Lecture 015

Randomized Algorithm: Las Vegas

Random Algorithm

Deterministic Algorithm

Las Vegas: always produce correct answer, but with random runtime Monte-Carlo: deterministic time, but answer might be incorrect

Quicksort

Deterministic Quicksort

Deterministic Quicksort: given list l

  1. pick l[0] as pivot, sort everything with respect to pivot
  2. sort left and right of pivot with quicksort

Worst Case of Deterministic is O(n^2)

\begin{align*} c(n) =& n - 1 + C(n - 1)\\ =& (n - 1) + (n - 2) + ... + 1\\ \in& O(n^2)\\ \end{align*}

Best Case of Deterministic

\begin{align*} C(n) =& n - 1 + 2C(\frac{n}{2})\\ =& (n - 1) + 2(n/2 - 1 + 2C(n/4))\\ =& (n - 1) + (n - 2) + ... + (n - \ln n)\\ \in& O(n\ln n)\\ \end{align*}

If we pick the pivot deterministically, we can always construct a worst-case input.

Random Quicksort

Theorem: for all input E[C(n)] = O(n \lg n)

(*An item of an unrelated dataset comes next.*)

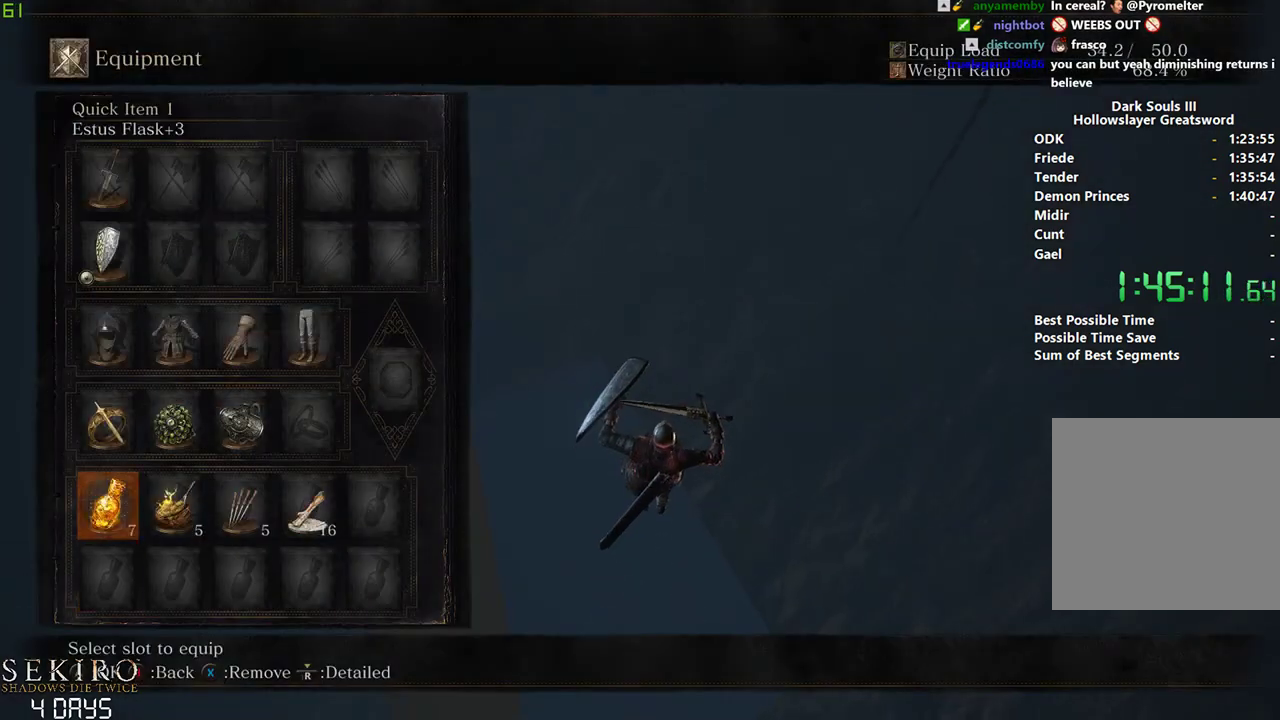
{"buttons": [], "left_stick": "down", "right_stick": "center", "events": [[233, "DPAD_LEFT", "down"], [333, "A", "down"], [333, "DPAD_LEFT", "up"], [467, "A", "up"]]}
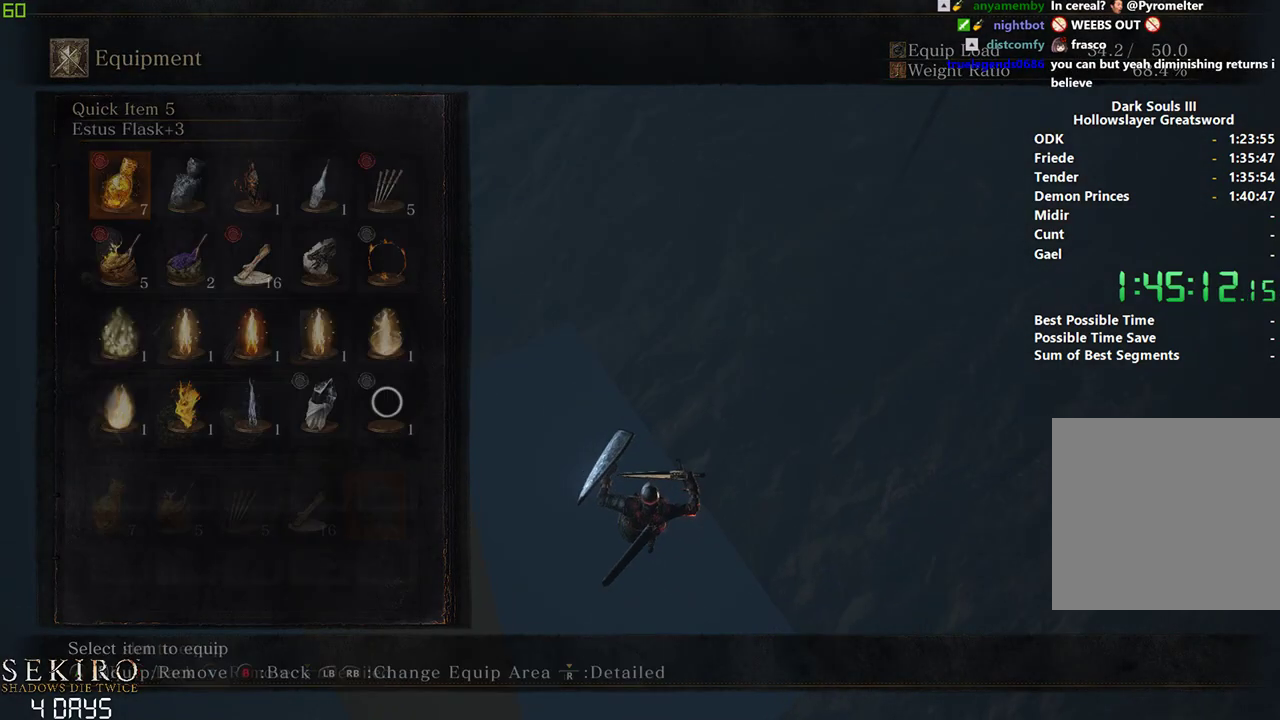
{"buttons": [], "left_stick": "down", "right_stick": "center", "events": [[317, "START", "down"], [400, "START", "up"]]}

Let us define X_{ij} = \begin{cases} 1 & \text{if i is compared with j}\\ 0 & \text{otherwise}\\ \end{cases}

\begin{align*} E[C(n)] =& E[\sum_{i = 1}^n \sum_{j = i+1}^n X_{ij}]\\ =& \sum_{i = 1}^n \sum_{j = i+1}^n E[X_{ij}]\\ =& \sum_{i = 1}^n \sum_{j = i+1}^n Pr\{s_i \text{ ever compared with } s_j\}\\ =& \sum_{i = 1}^n \sum_{j = i+1}^n Pr\{s_i \text{ in the same subset as } s_j \text{ at some point}\} \cdot Pr\{\text{one of them is pivot}\}\\ =& \sum_{i = 1}^n \sum_{j = i+1}^n 1 \cdot \frac{2}{j - i + 1}\\ =& 2\sum_{i = 1}^{n - 1} \sum_{k = 2}^{n - i + 1} \cdot \frac{1}{k} \tag{let $k = j - i + 1$}\\ \leq& 2 \sum_{i = 1}^n \sum_{k = 2}^n \frac{1}{k}\\ \leq& 2 \sum_{i = 1}^n (1 + \ln n - 1)\\ =& 2n \ln n\\ \in& O(n \lg n)\\ \end{align*}

Find k-th Smallest Element

Idea: find the k-th smallest item

  1. choose a pivot at position i
  2. sort the list from small to large according to pivot i
  3. if k < i(i is the position after sorting), then throw away right side
  4. if k > i(i is the position after sorting), then throw away left side
  5. if k = i(i is the position after sorting), we found it!

Best case bound:

\begin{align*} C(n) <& (n - 1) + C(n/2) \tag{ignore $k = i$ case}\\ =& (n - 1) + (n / 2 - 1) + C(n / 4)\\ <& n + n/2 + n/4 + n/8 + ... + 1\\ \leq& 2n \end{align*}

Theorem: the expected number of comparison is bounded by 8n.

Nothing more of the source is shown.